# R32 Turbo is mental (video)



## Rhod_TT (May 7, 2002)

Check this out. R32 Turbo. Mad v.mad. Have the sound on.

http://users.pandora.be/minnekens/verhoeven/Golf.wmv

600bhp.


----------



## b3ves (May 6, 2002)

Front Wheel Drive? :?


----------



## Rhod_TT (May 7, 2002)

I think they disconnected the rear some how. Something to do with the drivetrain not being able to take all that power (it does duck at the back though during the power run at some point).


----------



## caney (Feb 5, 2004)

b3ves said:


> Front Wheel Drive? :?


they disconnect the haldex at the back so it'd fwd.


----------



## scoTTy (May 6, 2002)

That really worries me. A guy on another UK forum shagged his car doing that. Haldes is simply not designed to run with 0 speed on one set of wheels and balls out on the other. :?


----------



## clived (May 6, 2002)

scoTTy said:


> That really worries me. A guy on another UK forum shagged his car doing that. Haldes is simply not designed to run with 0 speed on one set of wheels and balls out on the other. :?

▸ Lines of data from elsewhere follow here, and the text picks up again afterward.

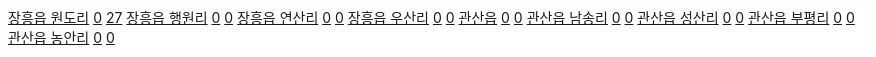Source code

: 
  <tr class="item">
    <td><a href="4680025045.html">장흥읍 원도리</a></td>
    <td><a href="4680025045.html">0</a></td>
    <td><a href="4680025045.html">27</a></td>
  </tr>
    

  <tr class="item">
    <td><a href="4680025046.html">장흥읍 행원리</a></td>
    <td><a href="4680025046.html">0</a></td>
    <td><a href="4680025046.html">0</a></td>
  </tr>
    

  <tr class="item">
    <td><a href="4680025047.html">장흥읍 연산리</a></td>
    <td><a href="4680025047.html">0</a></td>
    <td><a href="4680025047.html">0</a></td>
  </tr>
    

  <tr class="item">
    <td><a href="4680025048.html">장흥읍 우산리</a></td>
    <td><a href="4680025048.html">0</a></td>
    <td><a href="4680025048.html">0</a></td>
  </tr>
    

  <tr class="item">
    <td><a href="4680025300.html">관산읍</a></td>
    <td><a href="4680025300.html">0</a></td>
    <td><a href="4680025300.html">0</a></td>
  </tr>
    

  <tr class="item">
    <td><a href="4680025321.html">관산읍 남송리</a></td>
    <td><a href="4680025321.html">0</a></td>
    <td><a href="4680025321.html">0</a></td>
  </tr>
    

  <tr class="item">
    <td><a href="4680025322.html">관산읍 성산리</a></td>
    <td><a href="4680025322.html">0</a></td>
    <td><a href="4680025322.html">0</a></td>
  </tr>
    

  <tr class="item">
    <td><a href="4680025323.html">관산읍 부평리</a></td>
    <td><a href="4680025323.html">0</a></td>
    <td><a href="4680025323.html">0</a></td>
  </tr>
    

  <tr class="item">
    <td><a href="4680025324.html">관산읍 농안리</a></td>
    <td><a href="4680025324.html">0</a></td>
    <td><a href="4680025324.html">0</a></td>
  </tr>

This comes up now and again. I still fail to see how a disconnected coupling can be damaged in this way.... or at least, I've never seen the evidence!


----------



## Boba FeTT (Jan 29, 2005)

is this vid hosted anywhere else, carnt get link to work?


----------



## loopee (May 8, 2005)

me neither?


----------



## caney (Feb 5, 2004)

loopee said:


> me neither?


www.eiptuning.com it's on there


----------



## Boba FeTT (Jan 29, 2005)

caney said:


> loopee said:
> 
> 
> > me neither?
> ...


Cheers, thats just amazing!


----------



## kmpowell (May 6, 2002)

That is bonkers. The thing is pure savagery when eblower kicks in!


----------